Useful investigative workflows

  1. Triage a single finding
    • Start with the event_id from the Findings dashboard or the Run ID.
    • Query event_id in BigQuery to fetch content_raw, content_metadata and validation_metadata.
    • Inspect LLM call traces / llm_call and agent_span fields (if present) to see prompt / response context.
  2. Find similar incidents
    • Use content_metadata.RESOURCE_ID or normalized content_raw hashes to group similar violations.
    • Search by validation_metadata keys (e.g., model label or confidence buckets) to identify common false positives.
  3. Root cause of skipped users / digest generation issues
    • Combine digest entries with workflow/compiler logs (workflow, workflow_compiler) in the exported fields to see enqueue vs execution differences.
  4. Automated daily rollups
    • Create scheduled queries that aggregate violations by agent, action, and resource; write results to ai_security_reporting dataset for dashboards.

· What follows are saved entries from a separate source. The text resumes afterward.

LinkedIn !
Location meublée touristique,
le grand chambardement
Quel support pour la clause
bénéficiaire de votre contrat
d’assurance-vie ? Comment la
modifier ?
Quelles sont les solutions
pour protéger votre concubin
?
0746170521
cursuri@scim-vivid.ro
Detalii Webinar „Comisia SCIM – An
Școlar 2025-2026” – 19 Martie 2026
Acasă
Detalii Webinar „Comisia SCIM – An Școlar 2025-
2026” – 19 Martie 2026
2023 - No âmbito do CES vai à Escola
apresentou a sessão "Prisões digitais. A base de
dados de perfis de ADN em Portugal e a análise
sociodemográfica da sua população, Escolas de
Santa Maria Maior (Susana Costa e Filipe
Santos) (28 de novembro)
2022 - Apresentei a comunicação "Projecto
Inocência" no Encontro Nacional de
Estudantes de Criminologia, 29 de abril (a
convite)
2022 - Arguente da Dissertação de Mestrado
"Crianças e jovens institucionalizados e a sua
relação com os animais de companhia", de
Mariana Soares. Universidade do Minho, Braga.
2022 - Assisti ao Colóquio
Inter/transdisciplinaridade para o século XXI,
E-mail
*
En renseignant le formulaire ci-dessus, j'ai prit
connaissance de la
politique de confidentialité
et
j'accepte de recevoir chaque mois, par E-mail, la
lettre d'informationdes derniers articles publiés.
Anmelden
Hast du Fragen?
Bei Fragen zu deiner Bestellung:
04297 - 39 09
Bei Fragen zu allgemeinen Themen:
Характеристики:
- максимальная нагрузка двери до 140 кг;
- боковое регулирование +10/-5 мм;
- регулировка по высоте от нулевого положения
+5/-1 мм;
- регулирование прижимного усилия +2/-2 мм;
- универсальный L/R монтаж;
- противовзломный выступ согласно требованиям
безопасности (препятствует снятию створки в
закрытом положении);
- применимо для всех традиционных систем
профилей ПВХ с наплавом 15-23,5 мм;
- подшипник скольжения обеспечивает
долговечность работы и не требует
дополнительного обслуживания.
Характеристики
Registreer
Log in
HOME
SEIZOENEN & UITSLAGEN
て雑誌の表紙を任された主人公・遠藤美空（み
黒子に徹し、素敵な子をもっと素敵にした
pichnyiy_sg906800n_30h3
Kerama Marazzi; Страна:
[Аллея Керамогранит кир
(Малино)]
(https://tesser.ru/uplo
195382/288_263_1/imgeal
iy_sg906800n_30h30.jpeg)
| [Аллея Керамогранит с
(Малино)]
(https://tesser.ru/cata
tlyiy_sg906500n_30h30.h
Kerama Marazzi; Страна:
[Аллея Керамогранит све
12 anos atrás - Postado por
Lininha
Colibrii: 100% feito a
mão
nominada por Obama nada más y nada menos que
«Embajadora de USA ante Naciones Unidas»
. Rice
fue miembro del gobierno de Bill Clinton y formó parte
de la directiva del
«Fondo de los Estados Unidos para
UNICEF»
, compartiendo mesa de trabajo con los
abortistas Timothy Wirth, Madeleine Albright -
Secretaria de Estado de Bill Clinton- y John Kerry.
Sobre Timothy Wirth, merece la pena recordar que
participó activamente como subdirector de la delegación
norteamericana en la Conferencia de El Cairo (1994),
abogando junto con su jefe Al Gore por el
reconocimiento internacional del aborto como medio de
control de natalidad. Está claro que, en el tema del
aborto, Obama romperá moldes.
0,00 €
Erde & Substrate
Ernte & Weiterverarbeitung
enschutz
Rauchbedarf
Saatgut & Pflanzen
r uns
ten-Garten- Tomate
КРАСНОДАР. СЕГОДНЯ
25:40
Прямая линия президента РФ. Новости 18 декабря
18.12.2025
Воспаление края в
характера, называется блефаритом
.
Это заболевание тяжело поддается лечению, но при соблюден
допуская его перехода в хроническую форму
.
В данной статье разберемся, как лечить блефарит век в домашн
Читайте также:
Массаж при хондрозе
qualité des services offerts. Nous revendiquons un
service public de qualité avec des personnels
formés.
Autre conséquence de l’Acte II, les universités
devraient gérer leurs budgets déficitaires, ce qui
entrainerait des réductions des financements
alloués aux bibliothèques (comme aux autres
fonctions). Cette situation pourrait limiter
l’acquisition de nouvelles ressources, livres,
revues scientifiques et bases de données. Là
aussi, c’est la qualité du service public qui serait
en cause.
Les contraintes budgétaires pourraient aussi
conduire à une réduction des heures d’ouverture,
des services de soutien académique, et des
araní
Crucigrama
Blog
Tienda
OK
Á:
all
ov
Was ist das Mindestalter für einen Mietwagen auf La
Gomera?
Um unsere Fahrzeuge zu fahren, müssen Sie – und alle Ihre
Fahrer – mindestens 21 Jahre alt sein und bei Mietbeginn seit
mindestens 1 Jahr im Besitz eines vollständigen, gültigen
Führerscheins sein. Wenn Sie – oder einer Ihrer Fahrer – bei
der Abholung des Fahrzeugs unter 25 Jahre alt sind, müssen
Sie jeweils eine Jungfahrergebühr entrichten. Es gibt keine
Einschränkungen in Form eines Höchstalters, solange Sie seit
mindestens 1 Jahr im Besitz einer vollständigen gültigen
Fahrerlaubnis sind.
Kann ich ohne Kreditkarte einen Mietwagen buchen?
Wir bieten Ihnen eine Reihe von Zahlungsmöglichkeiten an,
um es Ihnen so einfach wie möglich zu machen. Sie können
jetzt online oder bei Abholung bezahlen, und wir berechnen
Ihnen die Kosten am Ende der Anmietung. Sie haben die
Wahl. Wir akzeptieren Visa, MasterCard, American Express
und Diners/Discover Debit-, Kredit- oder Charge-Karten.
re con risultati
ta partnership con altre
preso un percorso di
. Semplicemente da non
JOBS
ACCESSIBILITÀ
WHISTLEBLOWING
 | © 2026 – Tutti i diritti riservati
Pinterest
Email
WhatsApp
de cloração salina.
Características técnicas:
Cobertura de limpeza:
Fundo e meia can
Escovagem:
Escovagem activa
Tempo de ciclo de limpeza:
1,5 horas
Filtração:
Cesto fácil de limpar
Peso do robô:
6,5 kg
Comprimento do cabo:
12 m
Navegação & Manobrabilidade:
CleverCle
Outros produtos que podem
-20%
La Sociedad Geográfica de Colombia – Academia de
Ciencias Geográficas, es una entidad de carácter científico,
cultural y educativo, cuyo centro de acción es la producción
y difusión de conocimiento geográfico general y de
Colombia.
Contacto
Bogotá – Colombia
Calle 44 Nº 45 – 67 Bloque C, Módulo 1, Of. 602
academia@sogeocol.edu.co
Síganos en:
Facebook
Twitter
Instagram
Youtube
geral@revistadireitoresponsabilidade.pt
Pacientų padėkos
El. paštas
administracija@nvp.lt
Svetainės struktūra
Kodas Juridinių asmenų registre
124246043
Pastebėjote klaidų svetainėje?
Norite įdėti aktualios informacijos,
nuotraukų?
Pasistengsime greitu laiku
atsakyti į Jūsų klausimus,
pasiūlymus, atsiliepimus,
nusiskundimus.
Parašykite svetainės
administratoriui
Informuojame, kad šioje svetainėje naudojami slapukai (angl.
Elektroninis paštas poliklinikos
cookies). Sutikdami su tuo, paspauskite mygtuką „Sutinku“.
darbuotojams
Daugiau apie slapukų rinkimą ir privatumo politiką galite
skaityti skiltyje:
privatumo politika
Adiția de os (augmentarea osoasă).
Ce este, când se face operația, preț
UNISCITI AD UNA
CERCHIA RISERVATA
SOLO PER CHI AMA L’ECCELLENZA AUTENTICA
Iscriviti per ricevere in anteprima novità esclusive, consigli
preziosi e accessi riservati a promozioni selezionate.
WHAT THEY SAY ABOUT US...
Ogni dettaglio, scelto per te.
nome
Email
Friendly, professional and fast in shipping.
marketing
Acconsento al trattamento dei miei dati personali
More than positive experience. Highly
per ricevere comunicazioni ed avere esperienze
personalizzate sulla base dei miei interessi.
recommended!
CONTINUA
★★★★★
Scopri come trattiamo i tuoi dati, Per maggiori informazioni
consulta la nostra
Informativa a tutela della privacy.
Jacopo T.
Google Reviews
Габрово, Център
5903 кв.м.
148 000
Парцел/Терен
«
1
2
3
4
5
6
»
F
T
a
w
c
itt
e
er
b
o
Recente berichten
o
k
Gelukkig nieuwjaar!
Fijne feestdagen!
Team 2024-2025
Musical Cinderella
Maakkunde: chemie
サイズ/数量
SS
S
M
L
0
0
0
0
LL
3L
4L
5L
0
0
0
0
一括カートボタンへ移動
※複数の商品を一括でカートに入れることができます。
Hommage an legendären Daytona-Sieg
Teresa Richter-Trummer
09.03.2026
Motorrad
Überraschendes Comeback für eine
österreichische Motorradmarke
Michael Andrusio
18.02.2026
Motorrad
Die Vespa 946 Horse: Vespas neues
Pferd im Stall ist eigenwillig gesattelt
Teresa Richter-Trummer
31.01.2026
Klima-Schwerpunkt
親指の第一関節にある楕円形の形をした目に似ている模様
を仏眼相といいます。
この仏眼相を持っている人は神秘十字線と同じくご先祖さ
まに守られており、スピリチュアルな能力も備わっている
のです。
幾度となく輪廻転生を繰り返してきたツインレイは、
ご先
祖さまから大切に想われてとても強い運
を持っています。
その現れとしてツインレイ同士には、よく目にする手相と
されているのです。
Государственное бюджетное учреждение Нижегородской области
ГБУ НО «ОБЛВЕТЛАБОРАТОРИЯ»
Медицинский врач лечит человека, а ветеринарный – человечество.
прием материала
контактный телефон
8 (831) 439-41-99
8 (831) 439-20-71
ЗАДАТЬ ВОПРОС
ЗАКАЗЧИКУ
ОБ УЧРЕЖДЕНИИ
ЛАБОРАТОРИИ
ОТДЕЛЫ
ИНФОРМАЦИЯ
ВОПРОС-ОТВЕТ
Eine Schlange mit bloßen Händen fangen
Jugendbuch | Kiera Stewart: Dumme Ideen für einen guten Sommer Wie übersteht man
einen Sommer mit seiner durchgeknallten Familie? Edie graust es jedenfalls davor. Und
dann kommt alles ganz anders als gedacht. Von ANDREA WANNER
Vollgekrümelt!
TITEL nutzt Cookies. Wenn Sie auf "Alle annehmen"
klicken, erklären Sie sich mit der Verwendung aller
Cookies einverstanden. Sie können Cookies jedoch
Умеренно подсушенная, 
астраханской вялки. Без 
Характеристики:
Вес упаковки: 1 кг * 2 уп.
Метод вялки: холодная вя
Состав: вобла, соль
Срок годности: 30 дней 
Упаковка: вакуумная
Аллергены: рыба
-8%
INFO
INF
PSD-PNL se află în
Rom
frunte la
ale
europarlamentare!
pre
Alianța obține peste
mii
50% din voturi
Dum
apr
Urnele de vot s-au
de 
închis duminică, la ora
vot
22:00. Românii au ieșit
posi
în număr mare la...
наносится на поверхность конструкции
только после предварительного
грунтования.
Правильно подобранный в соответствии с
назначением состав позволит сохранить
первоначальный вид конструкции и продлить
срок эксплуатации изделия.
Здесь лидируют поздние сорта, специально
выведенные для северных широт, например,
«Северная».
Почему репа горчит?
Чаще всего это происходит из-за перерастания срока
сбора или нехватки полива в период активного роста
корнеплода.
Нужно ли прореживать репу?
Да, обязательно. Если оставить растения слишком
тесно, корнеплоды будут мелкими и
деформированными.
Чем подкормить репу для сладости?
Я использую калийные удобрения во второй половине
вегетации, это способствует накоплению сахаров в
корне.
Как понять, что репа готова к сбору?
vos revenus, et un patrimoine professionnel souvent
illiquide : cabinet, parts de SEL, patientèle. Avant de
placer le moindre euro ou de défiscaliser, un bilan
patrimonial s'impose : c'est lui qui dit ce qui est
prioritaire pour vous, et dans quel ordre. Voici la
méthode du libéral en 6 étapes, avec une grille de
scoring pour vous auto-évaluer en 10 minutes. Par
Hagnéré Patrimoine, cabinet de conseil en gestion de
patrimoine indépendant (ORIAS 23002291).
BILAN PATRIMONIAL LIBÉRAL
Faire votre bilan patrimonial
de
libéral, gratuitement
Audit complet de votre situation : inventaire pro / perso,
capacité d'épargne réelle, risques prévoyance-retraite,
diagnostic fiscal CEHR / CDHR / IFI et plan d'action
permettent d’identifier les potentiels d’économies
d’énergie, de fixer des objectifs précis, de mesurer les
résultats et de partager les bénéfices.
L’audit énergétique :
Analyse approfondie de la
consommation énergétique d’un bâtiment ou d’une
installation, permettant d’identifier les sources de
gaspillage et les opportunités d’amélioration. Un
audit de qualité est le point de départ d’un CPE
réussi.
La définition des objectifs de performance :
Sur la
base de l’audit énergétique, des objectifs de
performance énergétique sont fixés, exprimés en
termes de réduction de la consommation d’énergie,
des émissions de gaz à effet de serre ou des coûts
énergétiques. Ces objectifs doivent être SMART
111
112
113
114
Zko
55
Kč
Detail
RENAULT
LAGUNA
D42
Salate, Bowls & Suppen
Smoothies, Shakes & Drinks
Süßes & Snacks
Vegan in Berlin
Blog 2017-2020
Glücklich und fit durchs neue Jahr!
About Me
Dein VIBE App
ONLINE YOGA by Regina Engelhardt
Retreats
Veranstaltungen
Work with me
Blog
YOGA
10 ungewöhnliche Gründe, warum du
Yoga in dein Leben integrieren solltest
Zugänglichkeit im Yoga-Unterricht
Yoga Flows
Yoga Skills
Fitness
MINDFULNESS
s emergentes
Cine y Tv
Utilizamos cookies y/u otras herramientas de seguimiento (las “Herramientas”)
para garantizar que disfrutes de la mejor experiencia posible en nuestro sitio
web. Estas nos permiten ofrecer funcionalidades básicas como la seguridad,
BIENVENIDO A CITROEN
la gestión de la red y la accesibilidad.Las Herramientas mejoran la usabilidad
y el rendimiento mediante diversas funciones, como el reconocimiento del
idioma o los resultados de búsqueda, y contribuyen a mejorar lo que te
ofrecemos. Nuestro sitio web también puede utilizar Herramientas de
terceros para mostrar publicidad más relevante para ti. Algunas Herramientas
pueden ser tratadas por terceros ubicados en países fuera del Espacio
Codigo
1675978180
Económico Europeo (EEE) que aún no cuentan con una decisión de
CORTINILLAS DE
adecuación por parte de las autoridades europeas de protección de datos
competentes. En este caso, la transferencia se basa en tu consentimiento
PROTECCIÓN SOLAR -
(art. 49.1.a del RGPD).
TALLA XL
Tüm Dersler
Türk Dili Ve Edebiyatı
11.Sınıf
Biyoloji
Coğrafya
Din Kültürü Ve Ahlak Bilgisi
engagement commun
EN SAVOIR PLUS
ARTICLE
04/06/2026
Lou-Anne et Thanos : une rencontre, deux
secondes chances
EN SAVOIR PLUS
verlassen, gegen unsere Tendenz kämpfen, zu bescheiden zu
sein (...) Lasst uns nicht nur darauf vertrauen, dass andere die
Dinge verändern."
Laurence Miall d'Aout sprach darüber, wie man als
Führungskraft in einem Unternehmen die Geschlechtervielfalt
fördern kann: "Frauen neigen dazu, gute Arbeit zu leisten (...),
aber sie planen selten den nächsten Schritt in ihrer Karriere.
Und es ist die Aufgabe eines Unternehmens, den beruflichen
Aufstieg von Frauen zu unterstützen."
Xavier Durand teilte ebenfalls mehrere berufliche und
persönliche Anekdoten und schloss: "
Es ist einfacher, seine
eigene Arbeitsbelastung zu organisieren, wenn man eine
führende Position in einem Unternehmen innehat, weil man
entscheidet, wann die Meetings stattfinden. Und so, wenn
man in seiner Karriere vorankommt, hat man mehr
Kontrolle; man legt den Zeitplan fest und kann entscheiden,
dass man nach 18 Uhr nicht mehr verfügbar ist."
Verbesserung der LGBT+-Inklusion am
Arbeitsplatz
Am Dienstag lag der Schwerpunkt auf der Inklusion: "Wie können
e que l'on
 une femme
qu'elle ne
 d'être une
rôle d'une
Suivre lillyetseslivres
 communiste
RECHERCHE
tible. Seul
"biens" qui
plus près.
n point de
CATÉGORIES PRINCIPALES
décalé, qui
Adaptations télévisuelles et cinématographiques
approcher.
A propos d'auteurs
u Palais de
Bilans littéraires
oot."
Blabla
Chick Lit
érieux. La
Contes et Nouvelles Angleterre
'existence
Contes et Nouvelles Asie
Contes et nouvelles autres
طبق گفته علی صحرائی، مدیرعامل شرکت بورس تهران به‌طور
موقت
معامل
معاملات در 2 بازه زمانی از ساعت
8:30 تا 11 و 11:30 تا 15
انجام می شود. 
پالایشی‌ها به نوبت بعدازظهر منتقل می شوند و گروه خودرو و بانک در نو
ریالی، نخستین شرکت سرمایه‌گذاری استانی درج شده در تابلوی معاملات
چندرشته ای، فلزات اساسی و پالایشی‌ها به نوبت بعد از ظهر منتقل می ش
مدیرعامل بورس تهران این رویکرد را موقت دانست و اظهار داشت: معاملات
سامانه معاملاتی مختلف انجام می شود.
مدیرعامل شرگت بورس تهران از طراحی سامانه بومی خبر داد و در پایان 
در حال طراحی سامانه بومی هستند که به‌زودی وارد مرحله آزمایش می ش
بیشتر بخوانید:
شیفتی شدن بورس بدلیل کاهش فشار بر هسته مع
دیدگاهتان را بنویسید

Best practices & operational recommendations

  • Minimize scanned bytes: Project only needed fields (avoid SELECT *). Use UNNEST() carefully and filter early.
  • Protect PII: content_raw may contain sensitive user content. Limit access via IAM and consider creating sanitized views that mask or redact content_raw before sharing with wider teams.
  • Stored procedures & saved queries: Convert complex investigation SQL into stored procedures or saved queries for repeatable triage.
  • Alerting: For high-severity events (e.g., many BLOCK_REQUEST in short window), schedule queries to write a metric table and tie it to Cloud Monitoring or a Cloud Function that publishes alerts.
  • Retention & export: Define retention in BigQuery or set up periodic exports for offline ML if long-term analysis is required.

Example: create a reusable view for violation triage

CREATE OR REPLACE VIEW `YOUR_PROJECT.ai_security.violation_triage` AS
SELECT
  timestamp,
  jsonPayload.ai_security.event_id AS event_id,
  jsonPayload.ai_security.event_type AS event_type,
  jsonPayload.ai_security.user_id AS user_id,
  jsonPayload.ai_security.action AS action,
  jsonPayload.ai_security.event_description AS description,
  jsonPayload.ai_security.content_raw AS content_raw,
  ARRAY(
    SELECT AS STRUCT key, value FROM UNNEST(jsonPayload.ai_security.content_metadata)
  ) AS content_metadata,
  ARRAY(
    SELECT AS STRUCT key, value FROM UNNEST(jsonPayload.ai_security.validation_metadata)
  ) AS validation_metadata
FROM `YOUR_PROJECT.ai_security.ai_security`
WHERE jsonPayload.ai_security.event_type = 'VIOLATION';
Use this view for faster queries, RBAC (grant view access without giving raw table access), and reducing accidental exposure of raw logs.

Troubleshooting tips

  • If queries are slow/expensive:
    • Add time filters, use partition pruning, cluster by high-cardinality fields, and avoid scanning content_raw unnecessarily.
  • For reproducible investigations:
    • Capture the exact SQL and result snapshot (e.g., export query output to Cloud Storage) to preserve context for later audits.